Maimire Mennasemay in his article called ‘Political Theory, Political Science and African Development’, wrote that the dominant paradigm of modernism and modernisation which influenced most political theory and development theory was flawed because it assumed that African people can be ‘developed’ outside their own time and history, which is to say, outside their dariro or web of memory.
These Euro-centric theories use linear time which reduces African development to any imitation of the white North in terms of linear time defined by past Northern history:
“However, such a conception of time imposes very serious limitations on the study of politics, the most important of which is the negation of the notion of the human being (here the African) as a historical agent. (That is a builder of new revolutionary relationships).
If time is assumed to be independent of social practices, (African) men (and women) are reduced to being spectators engaged in involuntary movement which is unidirectional (linear), objective, and mechanical.
By negating men (and women) as historical subjects, their capacity to be free is simultaneously denied.”
David Lan saw the African liberation movement as following a line which came to boundaries, walls, fences and cliffs which in the colonial view of ‘traditional society’ could not be crossed or penetrated, just as the spirit of Nehanda was not supposed to penetrate the perimeter walls and fences of the foreign-sponsored missionary school or seminary.
But African memory is modelled after the ubiquitous dariro (circle).
It radiates.
The guerillas on arrival in Dande joined the dariro or circle of memory which at once integrates past, present and future.

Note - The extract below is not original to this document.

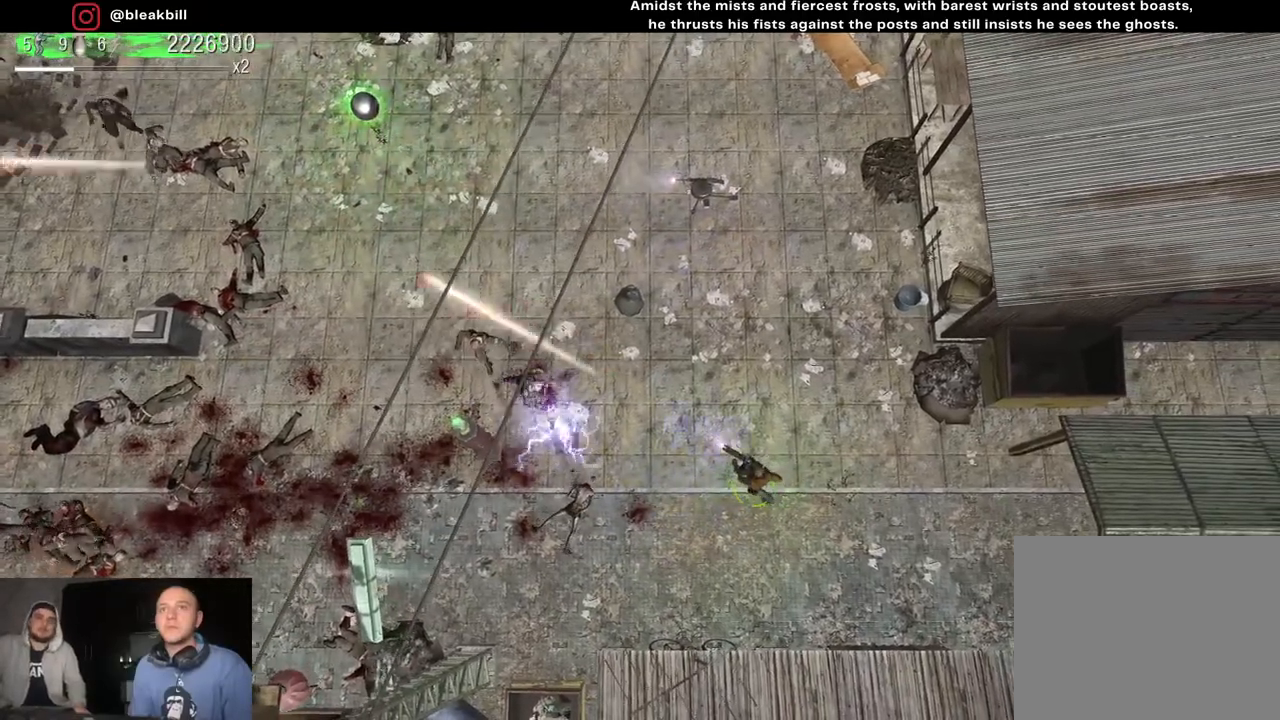
{"buttons": [], "left_stick": "up-left", "right_stick": "up-left", "events": [[83, "left_stick", "center"], [367, "left_stick", "up-left"]]}
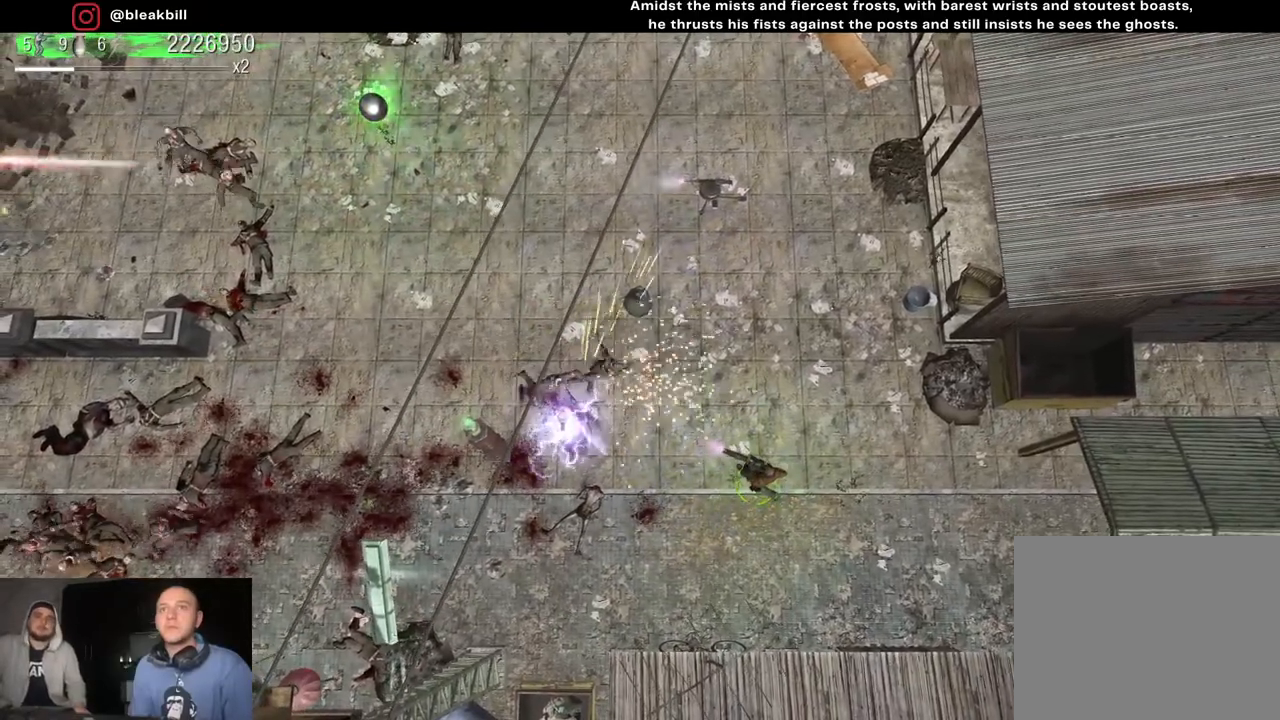
{"buttons": [], "left_stick": "center", "right_stick": "up-left", "events": [[183, "left_stick", "center"]]}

The circle was adjusted creatively and the freedom fighters were defined in it as part of the royal lineage precisely because of their role in rescuing the three bases of memory and therefore helping to reconstruct the collective African memory of Zimbabwe.
One of the bases was the land, stolen, occupied and defiled by the settler.
He or she who reclaims the land and possesses it becomes royalty.
The second base was the African body surviving the white chattel plantations of slavery, the African body surviving the single-sex labour barracks and compounds of apartheid and Witwatersrand Native Labour Association (WNLA), the African figure now able to stand on its own ground after abolishing the Vagrancy Act and its no-trespassing signs.
The third base for this African memory was the African institution, that is the engine for creating relationships.
On arrival in Dande, the freedom fighters introduced the African institution which was going to reclaim and reconstruct lost institutions while also creating new ones.
That one institution was the African liberation movement. That institution is still, to this day, the target of the whiteman’s on-going onslaught on Zimbabwe.
By restoring these first three bases, the freedom fighters deserved to be incorporated into the African circle of Dande as royalty.
What surprised Lan was the native dynamism and contemporary flexibility of this African memory.
In short, ‘Operation Restore Legacy’ succeeded because the Zimbabwe Defence Forces (ZDF), as the successor to the liberation fighters, has nurtured its relationship with the community in the form of optimal civil-military relations and in the form of international peace-keeping missions within the United Nations systems.